"Sen, apaan sih pagi-pagi udah stand by di sini?" Yosa menatap keheranan pada calon tunangannya yang sudah duduk santai sambil memainkan ponsel di teras rumahnya.
"Mau nganterin kamu ke bandara dong," jawab Seno melengkungkan senyum tipis. Kakinya yang menyilang masih ia pertahankan saat menoleh pada Yosa yang baru saja keluar rumah memastikan kedatangannya.
"Aku kan bareng sama anak-anak agency?" Yosa menghentakkan kakinya seolah sebal dengan kedatangan sang kekasih.
"Lho, kan lebih enak dianterin sama pacar kesayangan dari pada bareng sama temen-temen modelmu itu?" Seno meletakkan ponselnya di atas meja kaca kecil di hadapannya demi memandangi wajah manyun Yosa. Sahabat baik yang kini statusnya naik menjadi calon tunangan.
"Tapi aku udah janji sama mereka mau berangkat bareng," cebik Yosa saat duduk tepat di samping Seno.

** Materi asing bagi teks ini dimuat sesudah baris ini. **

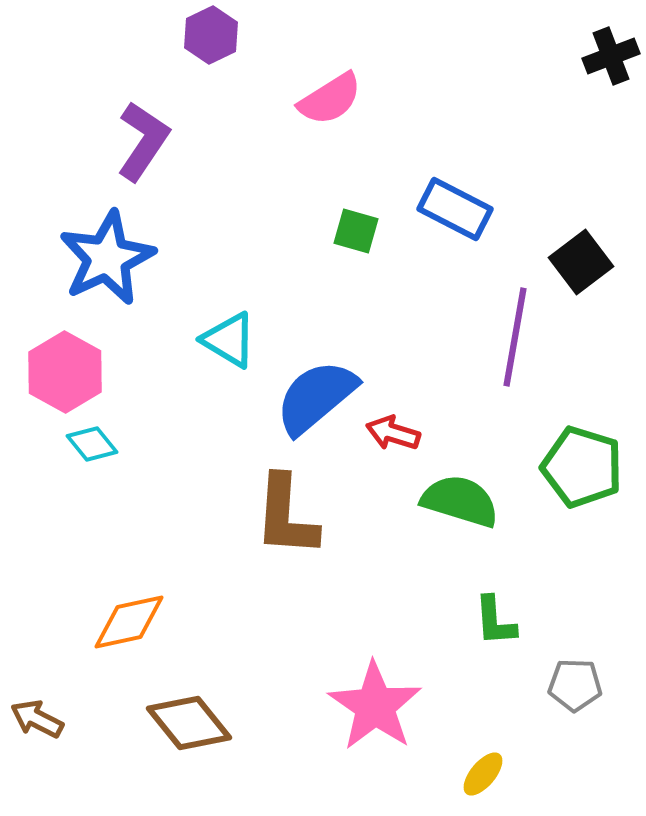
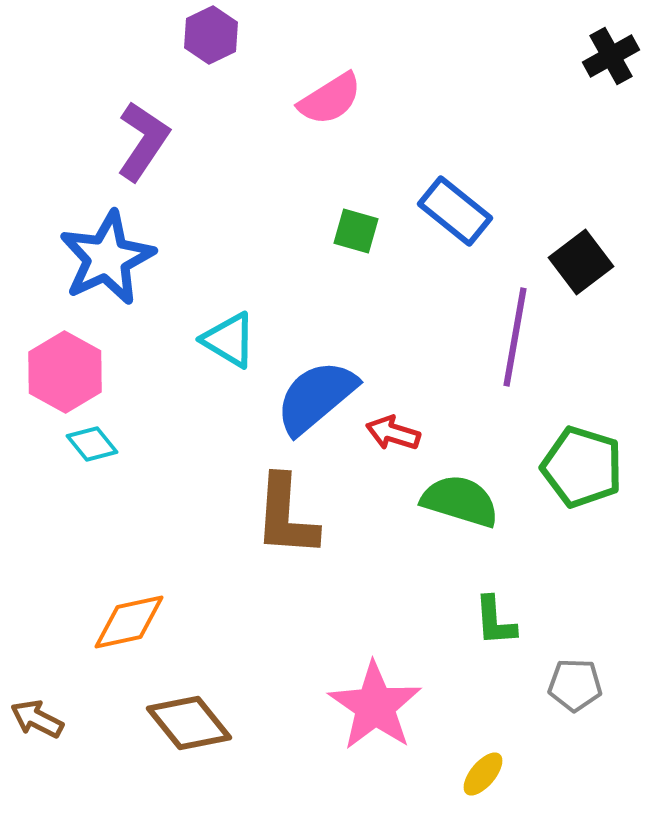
black cross: rotated 8 degrees counterclockwise
blue rectangle: moved 2 px down; rotated 12 degrees clockwise
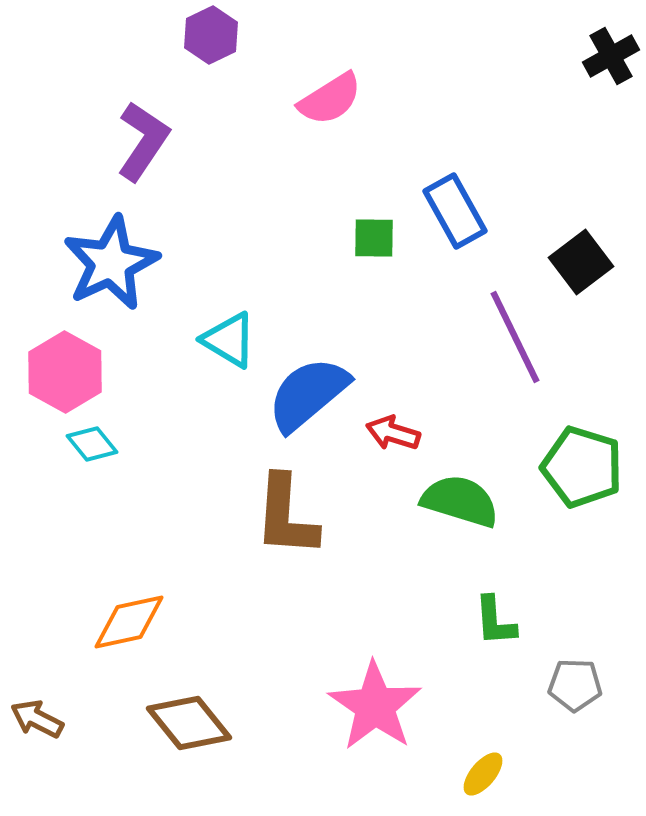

"Tinggal telpon aja, terus batalin. Udah. Beres," seru Seno tanpa beban. Berbanding terbalik dengan Yosa yang semakin manyun tak setuju.
"Tapi kan—"
"Udah buruan batalin janjinya sama temen-temen, dari pada mereka keburu ke sini trus kalian malah riweh loh." Seno kembali menarik senyum di kedua sudut bibirnya. Sangat yakin kalau Yosa akan menuruti pintanya daripada harus berdebat panjang.
"Hiih, kamu tuh nyebelin banget kalau lagi kumat ngebossy gini, Sen." gerutu Yosa setelah selesai mengetik pesan di ponselnya lantas ia kirim entah pada siapa.
"Bawel ah, buruan sana siap-siap. Jangan sampe ketinggalan pesawat!" titah Seno lagi saat mengibaskan sebelah tangannya sambil tertawa kecil.
"Bener tuh kata Seno. Udah buruan sana siap-siap, daripada telat!" ibu Yosa yang datang sambil membawa minuman dingin ikut mengomeli putrinya.
"Iissh, bela aja terus tuh si Seno calon mantu kesayangan mama," sambar Yosa saat berpapasan dengan sang ibu.
"Duuh, maaf jadi ngerepotin, Tante." Melihat Tyas yang datang dengan nampan di tangannya, Seno refleks berdiri dan mengambil alih nampan berisi teh dingin dan makanan kecil tersebut.
"Nggak repot kok, cuma teh aja." Tyas, ibu kandung Yosa mengibaskan telapak tangannya sambil tersenyum penuh arti.
"Ngomong-ngomong, Seno lagi sibuk banget ya belakangan ini? Sampe jarang main ke sini," ujar Tyas saat sudah duduk berhadapan dengan Seno.
Seno mengangkat satu alisnya sekilas. Perasaan ia tak ada kesibukan yang terlalu menyita waktu belakangan ini. Akan tetapi, Yosa sendiri yang menolak saat Seno menawarkan diri untuk menjemputnya di rumah atau di agency model untuk mengantarkannya pulang. Mendengar kalimat tanya dari Tyas, makinlah menjadi saja kecurigaan Seno pada Yosa yang kabarnya tengah main belakang dengan pria lain tanpa sepengetahuan dirinya.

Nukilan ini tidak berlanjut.